**Required actions:**
**a)** In the interview excerpt about the CCOP, how much staffing does the research pharmacist position now have?
**b)** Summarize the interview excerpt about the CCOP in two sentences.
**c)** Extend the interview excerpt about the CCOP, starting after its final sentence.

*** Opening Extract to read ***


    • “…some of the grant nurses say, ‘I would rather have someone looking my stuff over every 2 weeks because I hate the fact that I would be making a mistake for a year and then somebody finds that I did it on 5 patients.’ You know, it kind of depends on your perspectives. Some of our grant nurses have said that, ‘I’d rather have someone to sit with me and explain to me how they want these forms filled out and that versus waiting and in the audit and finding out I interpreted the schedule incorrectly.’”

    • “There are deviations that are going to happen! Do you think that you can treat somebody for three years--there are going to be days where they are supposed to come in February the 2nd and they came in February 3rd. So what’s the big deal? The deviation is irrelevant. They call everything now a violation. How is everything a violation? And guess what? If it’s Monday, and the blood test was done on Thursday before, that’s four days. It’s a violation because of it’s not within three days. It’s not even relevant to the practice. So those are the kind of things which are driving us crazy.”

  5. Changing Workflow to Accommodate the CCOP

    • “So we have transitioned. Originally we had just a lab liaison who was a lab employee that we just continually tried to work with her. … So we took over that position and now I supervise the person who is the lab liaison and so she’s a research coordinator. But she walks in and out of the lab; like she works in the lab and basically directs all the research-related activities, problem solves them. So the lab people still do the processing, but she oversees making sure that the lab reqs we give them are very specific about where to send things, what to do with them. So we’ve found that that’s worked well too.”

    • “At the beginning we just had a pharmacy employee that was considered like the liaison to research and … we just kept trying to work with him on how to, you know, make things go better. Things would get lost in the pharmacy and no one would know where they put such and such and that kind of thing. … So over the years we have been able to get additional support so now we have a 0.7 [FTE], so close to full-time employee. But she is the research pharmacist for the CCOP and now she’s working with the components to come up with competencies for each of the component pharmacists and things like that. …. And I think that all these things just come in time as your program gets bigger.”

*** Closing Extract to read ***
*** Opening Recorded data ***

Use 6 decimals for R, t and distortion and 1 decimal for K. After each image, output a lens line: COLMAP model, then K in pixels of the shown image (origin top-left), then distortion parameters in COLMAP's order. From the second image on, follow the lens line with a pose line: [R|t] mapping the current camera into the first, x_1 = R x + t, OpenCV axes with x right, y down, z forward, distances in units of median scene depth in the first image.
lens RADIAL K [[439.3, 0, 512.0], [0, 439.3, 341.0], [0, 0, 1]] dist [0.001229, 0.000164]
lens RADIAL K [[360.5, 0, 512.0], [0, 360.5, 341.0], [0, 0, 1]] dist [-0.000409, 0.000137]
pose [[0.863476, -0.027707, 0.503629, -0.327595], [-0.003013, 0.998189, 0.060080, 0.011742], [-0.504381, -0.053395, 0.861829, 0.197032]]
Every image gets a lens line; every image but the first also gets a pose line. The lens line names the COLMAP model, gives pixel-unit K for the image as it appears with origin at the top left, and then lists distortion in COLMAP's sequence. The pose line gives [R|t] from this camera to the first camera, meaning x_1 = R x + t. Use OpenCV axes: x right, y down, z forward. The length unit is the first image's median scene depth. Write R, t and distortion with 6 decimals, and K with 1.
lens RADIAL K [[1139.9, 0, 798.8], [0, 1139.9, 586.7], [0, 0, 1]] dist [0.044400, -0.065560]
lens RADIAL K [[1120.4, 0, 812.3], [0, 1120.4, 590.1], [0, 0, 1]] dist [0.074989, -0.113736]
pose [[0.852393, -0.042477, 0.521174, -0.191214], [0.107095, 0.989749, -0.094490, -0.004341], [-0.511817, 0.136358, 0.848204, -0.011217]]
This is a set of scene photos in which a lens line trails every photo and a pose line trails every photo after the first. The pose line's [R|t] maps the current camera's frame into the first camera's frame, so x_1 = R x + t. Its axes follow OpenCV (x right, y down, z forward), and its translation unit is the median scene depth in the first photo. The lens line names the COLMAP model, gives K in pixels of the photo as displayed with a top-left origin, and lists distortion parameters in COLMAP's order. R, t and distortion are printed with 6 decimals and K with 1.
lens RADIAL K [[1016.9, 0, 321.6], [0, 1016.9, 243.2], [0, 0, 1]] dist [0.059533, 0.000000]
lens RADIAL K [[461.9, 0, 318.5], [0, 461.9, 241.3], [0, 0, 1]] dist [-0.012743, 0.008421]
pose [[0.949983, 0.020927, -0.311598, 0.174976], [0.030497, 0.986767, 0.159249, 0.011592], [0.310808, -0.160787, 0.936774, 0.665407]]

*** Closing Recorded data ***

**Expected responses:**
**a)** It is a 0.7 FTE, close to a full-time employee.

**b)** Speakers discuss audits and protocol rules: some grant nurses would rather have their work reviewed every two weeks than learn of mistakes at an audit, and one speaker objects that minor deviations, such as a visit a day late or a blood test four days earlier, are now called violations. Under a header on changing workflow to accommodate the CCOP, speakers describe replacing lab and pharmacy liaisons with a research coordinator who oversees research activities in the lab and a 0.7 FTE research pharmacist, adding that such support comes as a program gets bigger.

**c)**
  6. Managing Patient Recruitment and Physician Involvement

    • “You know I think what we’re finding is that we have good intentions. We open up the trial and then it doesn’t accrue and then you end up closing the trial. You know, like we have a couple breast studies that are outdated in terms of-and you know there’s some breast patients that you would not treat them this way now. So there’s some studies that are still open that you would say, why would you even open this up in the first place?”

    • “[Physician commitment] is sporadic. You’ve got some really dedicated physicians who want to be involved in clinical trials and are very good at conducting clinical trials and accruals [i.e., recruiting patients to participate], and then you’ve got a lot who aren’t. You have to be that kind of physician who sees the bigger picture and the benefit of participating. Yeah, it takes time to participate in clinical trials and talk up patients and work through the IRB submission and some of the grants. And that’s often not rewarded so they have to go beyond.”

  7. Sustaining Administrative Support

    • “There is still resistance from the hospital for, you know, making sure that the CCOP pays for itself. It seems to me like the hospital wants to make money off it, rather than saying all these are just good things… I think it just values profit-making research.”

    • It’s always a giant struggle to hire new people even though we have the money for them coming in on the grant or coming in on the research.”

    • “And this administration is much more focused on bottom line issues; whereas in the past, it hasn’t meant as much. I mean looking at departments specifically, and determining department by department, how much is it costing.”